* [Work item]
Each entry needs to be given again, character for character.

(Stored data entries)

+++

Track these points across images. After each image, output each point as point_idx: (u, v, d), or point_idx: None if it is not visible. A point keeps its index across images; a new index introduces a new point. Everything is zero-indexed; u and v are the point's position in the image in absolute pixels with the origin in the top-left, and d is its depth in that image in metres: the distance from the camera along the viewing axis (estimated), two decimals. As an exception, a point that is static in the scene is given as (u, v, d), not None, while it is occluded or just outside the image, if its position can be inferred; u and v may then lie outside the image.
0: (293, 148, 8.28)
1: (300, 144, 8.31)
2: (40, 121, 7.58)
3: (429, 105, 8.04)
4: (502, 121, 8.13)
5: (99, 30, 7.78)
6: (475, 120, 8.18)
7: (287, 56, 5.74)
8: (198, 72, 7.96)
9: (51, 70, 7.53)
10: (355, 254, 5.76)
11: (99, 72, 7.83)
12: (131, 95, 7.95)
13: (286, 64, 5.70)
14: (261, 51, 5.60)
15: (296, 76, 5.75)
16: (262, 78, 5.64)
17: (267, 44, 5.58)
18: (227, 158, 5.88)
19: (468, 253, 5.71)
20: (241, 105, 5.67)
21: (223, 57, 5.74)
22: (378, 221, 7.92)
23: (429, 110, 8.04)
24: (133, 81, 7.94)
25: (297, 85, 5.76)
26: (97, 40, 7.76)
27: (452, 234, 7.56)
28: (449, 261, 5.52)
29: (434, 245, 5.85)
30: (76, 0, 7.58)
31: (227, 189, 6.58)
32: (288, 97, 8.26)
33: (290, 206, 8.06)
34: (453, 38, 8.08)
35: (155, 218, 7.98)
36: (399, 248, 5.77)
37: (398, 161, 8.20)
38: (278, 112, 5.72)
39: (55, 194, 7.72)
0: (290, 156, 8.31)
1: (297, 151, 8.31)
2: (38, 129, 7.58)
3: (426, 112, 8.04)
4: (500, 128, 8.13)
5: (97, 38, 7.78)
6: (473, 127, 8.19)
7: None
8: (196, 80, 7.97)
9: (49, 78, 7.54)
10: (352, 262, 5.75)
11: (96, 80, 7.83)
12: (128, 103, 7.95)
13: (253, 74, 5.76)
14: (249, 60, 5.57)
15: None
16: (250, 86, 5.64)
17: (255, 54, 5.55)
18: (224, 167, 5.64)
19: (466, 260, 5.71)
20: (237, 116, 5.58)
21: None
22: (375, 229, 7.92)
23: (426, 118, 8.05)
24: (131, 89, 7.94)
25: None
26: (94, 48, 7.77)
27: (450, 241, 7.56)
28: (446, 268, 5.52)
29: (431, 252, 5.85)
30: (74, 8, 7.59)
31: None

+++

* [Task response]
Track these points across images. After each image, output each point as point_idx: (u, v, d), or point_idx: None if it is not visible. A point keeps its index across images; a new index introduces a new point. Everything is zero-indexed; u and v are the point's position in the image in absolute pixels with the origin in the top-left, and d is its depth in that image in metres: the distance from the camera along the viewing axis (estimated), two decimals. As an exception, a point that is static in the scene is given as (u, v, d), not None, while it is occluded or just outside the image, if its position can be inferred; u and v may then lie outside the image.
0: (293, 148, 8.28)
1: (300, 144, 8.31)
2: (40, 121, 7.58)
3: (429, 105, 8.04)
4: (502, 121, 8.13)
5: (99, 30, 7.78)
6: (475, 120, 8.18)
7: (287, 56, 5.74)
8: (198, 72, 7.96)
9: (51, 70, 7.53)
10: (355, 254, 5.76)
11: (99, 72, 7.83)
12: (131, 95, 7.95)
13: (286, 64, 5.70)
14: (261, 51, 5.60)
15: (296, 76, 5.75)
16: (262, 78, 5.64)
17: (267, 44, 5.58)
18: (227, 158, 5.88)
19: (468, 253, 5.71)
20: (241, 105, 5.67)
21: (223, 57, 5.74)
22: (378, 221, 7.92)
23: (429, 110, 8.04)
24: (133, 81, 7.94)
25: (297, 85, 5.76)
26: (97, 40, 7.76)
27: (452, 234, 7.56)
28: (449, 261, 5.52)
29: (434, 245, 5.85)
30: (76, 0, 7.58)
31: (227, 189, 6.58)
32: (288, 97, 8.26)
33: (290, 206, 8.06)
34: (453, 38, 8.08)
35: (155, 218, 7.98)
36: (399, 248, 5.77)
37: (398, 161, 8.20)
38: (278, 112, 5.72)
39: (55, 194, 7.72)
0: (290, 156, 8.31)
1: (297, 151, 8.31)
2: (38, 129, 7.58)
3: (426, 112, 8.04)
4: (500, 128, 8.13)
5: (97, 38, 7.78)
6: (473, 127, 8.19)
7: None
8: (196, 80, 7.97)
9: (49, 78, 7.54)
10: (352, 262, 5.75)
11: (96, 80, 7.83)
12: (128, 103, 7.95)
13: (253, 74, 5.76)
14: (249, 60, 5.57)
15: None
16: (250, 86, 5.64)
17: (255, 54, 5.55)
18: (224, 167, 5.64)
19: (466, 260, 5.71)
20: (237, 116, 5.58)
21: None
22: (375, 229, 7.92)
23: (426, 118, 8.05)
24: (131, 89, 7.94)
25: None
26: (94, 48, 7.77)
27: (450, 241, 7.56)
28: (446, 268, 5.52)
29: (431, 252, 5.85)
30: (74, 8, 7.59)
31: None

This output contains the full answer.